Lil’ Bit’s Heart of Christmas

Joey's second Christmas without his parents looks just as bleak as the
first. Although the people at the Home are kind and take good care of him, it's just not the same as having a real Mom and Dad. His baby sister may get a new family for Christmas--but will he? When Joey runs away from the Home on Christmas Eve, he discovers he has some very special friends
looking out for him. One is an old homeless man...and the others come from the North Pole.

ISBN 0-9679775-3-3
Tattersall Publishing $9.95


A phrase I remember most of all from my mother is “Don't forget the real reason why we have Christmas.” In Lil' Bit's Heart of Christmas there is a song that my wife wrote as a children's lullaby. I added a Christmas chorus, thinking about a mockingbird in an olive tree outside the stable where Jesus was born, and that's how the bird learned to sing his song.
Sara Hickman recorded it in 2001 and retitled it “The Reason We Have Christmas in the World.”

Christmas Eve 1975 was the first together for my wife and me. A child ran away from the Denton orphanage across the street from where we lived. It was a tense few hours, as the weather was going to be freezing, but the child was found safe. The origins of Lil' Bit go back to a green hobo Top Hat on a 6-foot-2 leprechaun, while having coffee in Tiny Naylor's Westwood (L.A.), California coffee shop. I drew comics of this kid for free meals and signed my pen name, “Billy James Cameron,” at the bottom of each. I thought it should say a “lil' bit” more than Peanuts: Why not have internationally diverse kids facing everyday conflicts without words, only the silence of their facial expressions, about what matters most in their world?

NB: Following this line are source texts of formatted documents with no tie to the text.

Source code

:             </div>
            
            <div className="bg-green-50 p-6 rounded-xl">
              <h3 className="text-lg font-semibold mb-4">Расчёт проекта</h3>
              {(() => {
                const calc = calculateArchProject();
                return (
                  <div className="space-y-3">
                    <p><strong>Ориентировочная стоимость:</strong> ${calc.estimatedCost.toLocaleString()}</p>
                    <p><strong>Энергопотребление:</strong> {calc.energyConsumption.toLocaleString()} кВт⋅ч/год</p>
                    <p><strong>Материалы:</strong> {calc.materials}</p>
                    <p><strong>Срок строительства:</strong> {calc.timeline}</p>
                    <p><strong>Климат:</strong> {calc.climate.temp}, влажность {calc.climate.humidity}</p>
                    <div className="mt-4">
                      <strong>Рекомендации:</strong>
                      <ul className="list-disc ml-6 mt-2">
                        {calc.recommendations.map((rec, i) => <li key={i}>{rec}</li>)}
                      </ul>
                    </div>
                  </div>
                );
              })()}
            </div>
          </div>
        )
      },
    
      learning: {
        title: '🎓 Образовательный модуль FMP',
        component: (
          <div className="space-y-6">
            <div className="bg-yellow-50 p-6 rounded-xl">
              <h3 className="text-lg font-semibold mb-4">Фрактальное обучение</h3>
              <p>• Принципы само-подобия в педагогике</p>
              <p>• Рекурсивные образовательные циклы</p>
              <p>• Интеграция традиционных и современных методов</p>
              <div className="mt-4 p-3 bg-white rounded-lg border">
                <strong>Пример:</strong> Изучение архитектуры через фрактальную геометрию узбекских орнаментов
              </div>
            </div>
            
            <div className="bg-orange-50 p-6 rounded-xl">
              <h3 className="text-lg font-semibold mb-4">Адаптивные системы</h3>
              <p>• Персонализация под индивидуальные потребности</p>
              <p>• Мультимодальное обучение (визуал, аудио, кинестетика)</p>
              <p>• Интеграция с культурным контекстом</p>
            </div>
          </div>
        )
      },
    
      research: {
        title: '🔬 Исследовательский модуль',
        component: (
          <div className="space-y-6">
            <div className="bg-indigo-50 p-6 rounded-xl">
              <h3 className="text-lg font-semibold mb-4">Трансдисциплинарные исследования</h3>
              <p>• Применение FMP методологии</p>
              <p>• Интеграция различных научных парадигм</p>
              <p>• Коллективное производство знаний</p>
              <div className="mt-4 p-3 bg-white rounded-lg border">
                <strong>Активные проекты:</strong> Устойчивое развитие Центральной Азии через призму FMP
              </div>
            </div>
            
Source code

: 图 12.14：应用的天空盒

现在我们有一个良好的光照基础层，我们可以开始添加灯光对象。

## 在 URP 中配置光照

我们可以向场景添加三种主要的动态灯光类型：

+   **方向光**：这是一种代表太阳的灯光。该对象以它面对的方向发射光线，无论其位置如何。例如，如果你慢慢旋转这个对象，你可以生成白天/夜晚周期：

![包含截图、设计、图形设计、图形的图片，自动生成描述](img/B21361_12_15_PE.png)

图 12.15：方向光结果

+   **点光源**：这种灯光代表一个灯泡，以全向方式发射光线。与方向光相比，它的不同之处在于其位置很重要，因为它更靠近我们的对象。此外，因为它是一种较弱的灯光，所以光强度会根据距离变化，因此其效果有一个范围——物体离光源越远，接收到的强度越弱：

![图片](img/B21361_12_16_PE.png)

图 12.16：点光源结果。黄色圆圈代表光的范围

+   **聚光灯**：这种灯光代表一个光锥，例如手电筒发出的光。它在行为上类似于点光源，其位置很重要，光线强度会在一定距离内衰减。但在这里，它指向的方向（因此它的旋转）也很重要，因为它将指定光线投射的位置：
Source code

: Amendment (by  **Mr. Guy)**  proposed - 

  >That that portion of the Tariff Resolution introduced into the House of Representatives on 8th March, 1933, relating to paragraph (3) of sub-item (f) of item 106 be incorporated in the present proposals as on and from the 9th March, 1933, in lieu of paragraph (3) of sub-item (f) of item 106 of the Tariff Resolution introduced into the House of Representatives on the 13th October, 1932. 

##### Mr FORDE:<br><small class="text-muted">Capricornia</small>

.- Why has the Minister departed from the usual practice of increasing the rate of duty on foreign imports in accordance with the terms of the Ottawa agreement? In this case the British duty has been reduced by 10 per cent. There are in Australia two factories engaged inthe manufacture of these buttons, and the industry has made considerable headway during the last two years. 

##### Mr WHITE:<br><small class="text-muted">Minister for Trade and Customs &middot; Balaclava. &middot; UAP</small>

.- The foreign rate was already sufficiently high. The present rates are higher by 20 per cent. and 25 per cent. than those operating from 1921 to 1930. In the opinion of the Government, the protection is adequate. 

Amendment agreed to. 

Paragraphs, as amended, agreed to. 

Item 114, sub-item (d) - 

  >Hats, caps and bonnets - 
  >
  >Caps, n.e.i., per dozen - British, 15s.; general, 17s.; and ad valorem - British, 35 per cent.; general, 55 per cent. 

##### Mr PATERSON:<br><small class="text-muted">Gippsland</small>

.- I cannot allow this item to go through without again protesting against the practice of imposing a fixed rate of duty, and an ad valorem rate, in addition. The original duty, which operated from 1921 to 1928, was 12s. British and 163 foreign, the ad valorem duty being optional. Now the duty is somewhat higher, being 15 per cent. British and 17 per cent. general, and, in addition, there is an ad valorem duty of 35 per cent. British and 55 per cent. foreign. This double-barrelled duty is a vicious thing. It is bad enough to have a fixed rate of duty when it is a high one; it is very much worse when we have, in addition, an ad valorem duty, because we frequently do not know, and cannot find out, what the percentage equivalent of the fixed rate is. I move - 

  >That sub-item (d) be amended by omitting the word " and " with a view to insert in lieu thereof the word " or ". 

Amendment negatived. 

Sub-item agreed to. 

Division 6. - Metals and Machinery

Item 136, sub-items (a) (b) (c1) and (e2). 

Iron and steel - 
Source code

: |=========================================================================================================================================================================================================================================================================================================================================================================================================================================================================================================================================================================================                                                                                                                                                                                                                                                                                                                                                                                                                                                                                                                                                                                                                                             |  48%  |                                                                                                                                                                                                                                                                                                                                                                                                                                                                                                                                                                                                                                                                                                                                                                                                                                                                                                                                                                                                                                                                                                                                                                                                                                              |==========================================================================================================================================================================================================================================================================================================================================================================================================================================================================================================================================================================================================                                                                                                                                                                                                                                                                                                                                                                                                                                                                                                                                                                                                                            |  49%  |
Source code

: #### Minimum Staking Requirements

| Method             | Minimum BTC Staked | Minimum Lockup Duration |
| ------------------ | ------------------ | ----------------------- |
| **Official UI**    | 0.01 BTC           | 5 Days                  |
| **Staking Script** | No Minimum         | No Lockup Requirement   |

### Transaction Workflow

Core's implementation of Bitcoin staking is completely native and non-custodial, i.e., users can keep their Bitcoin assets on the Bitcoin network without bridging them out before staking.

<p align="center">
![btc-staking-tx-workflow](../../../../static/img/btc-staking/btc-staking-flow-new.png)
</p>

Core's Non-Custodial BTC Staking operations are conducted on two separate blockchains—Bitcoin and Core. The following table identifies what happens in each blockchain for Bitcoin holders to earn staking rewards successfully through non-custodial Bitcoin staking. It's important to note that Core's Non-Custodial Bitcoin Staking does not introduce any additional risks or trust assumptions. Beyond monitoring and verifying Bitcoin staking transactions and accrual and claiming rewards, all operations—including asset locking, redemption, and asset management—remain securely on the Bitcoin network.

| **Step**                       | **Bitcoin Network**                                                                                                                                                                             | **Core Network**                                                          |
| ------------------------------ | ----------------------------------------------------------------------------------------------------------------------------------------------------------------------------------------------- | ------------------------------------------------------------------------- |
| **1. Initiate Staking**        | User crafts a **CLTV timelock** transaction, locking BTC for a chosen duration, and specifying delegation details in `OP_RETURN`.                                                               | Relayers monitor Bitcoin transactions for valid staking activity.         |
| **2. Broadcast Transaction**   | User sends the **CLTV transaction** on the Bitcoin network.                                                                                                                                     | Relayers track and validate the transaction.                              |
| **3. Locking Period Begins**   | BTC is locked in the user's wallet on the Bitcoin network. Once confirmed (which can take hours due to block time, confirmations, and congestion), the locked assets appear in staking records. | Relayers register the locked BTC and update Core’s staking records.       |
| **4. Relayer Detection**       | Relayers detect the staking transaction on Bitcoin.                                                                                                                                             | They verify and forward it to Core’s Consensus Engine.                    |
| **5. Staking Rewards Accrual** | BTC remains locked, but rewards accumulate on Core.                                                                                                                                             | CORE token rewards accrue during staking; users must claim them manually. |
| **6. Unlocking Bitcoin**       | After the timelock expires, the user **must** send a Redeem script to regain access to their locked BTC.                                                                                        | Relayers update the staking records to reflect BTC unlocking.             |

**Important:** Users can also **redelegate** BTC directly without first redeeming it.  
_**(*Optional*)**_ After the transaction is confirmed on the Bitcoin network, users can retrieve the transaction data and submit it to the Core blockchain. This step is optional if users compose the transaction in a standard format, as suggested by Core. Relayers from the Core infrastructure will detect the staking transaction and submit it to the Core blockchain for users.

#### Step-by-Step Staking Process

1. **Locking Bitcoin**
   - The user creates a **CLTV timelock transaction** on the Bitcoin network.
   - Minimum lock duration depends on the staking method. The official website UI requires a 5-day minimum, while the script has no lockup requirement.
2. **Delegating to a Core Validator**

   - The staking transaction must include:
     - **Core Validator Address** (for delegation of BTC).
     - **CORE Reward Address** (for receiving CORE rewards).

I parked cars back then, in 1970. One tenant saw my poetry, lyrics, and cartoon stuff and advised me to write a Christmas tale. His name was Mr. Jerome Kern. That same holiday season, I cut off the top of a penthouse tenant's Christmas tree, which otherwise wouldn't fit. I took the remnant downstairs, poked it into a Coca-Cola bottle, and wrote a one-page lyric prose-poem of a child runaway finding such a treetop cut off and discarded. When poked in the ground of a secret and sacred hideout behind bushes beside a church steeple wall, it magically grows into fullness and becomes brightly decorated. I gave a copy of it as a gift to each tenant who tipped me. One lady, “Dotty Stern,” read it and wept. She and her escort asked permission to show it to their friend, Charles Schulz.

This was back in 1970. I didn't get Lil' Bit published untill 2002, although my unpublished manuscripts were copyrighted into the Library of Congress in 1999 and 2000.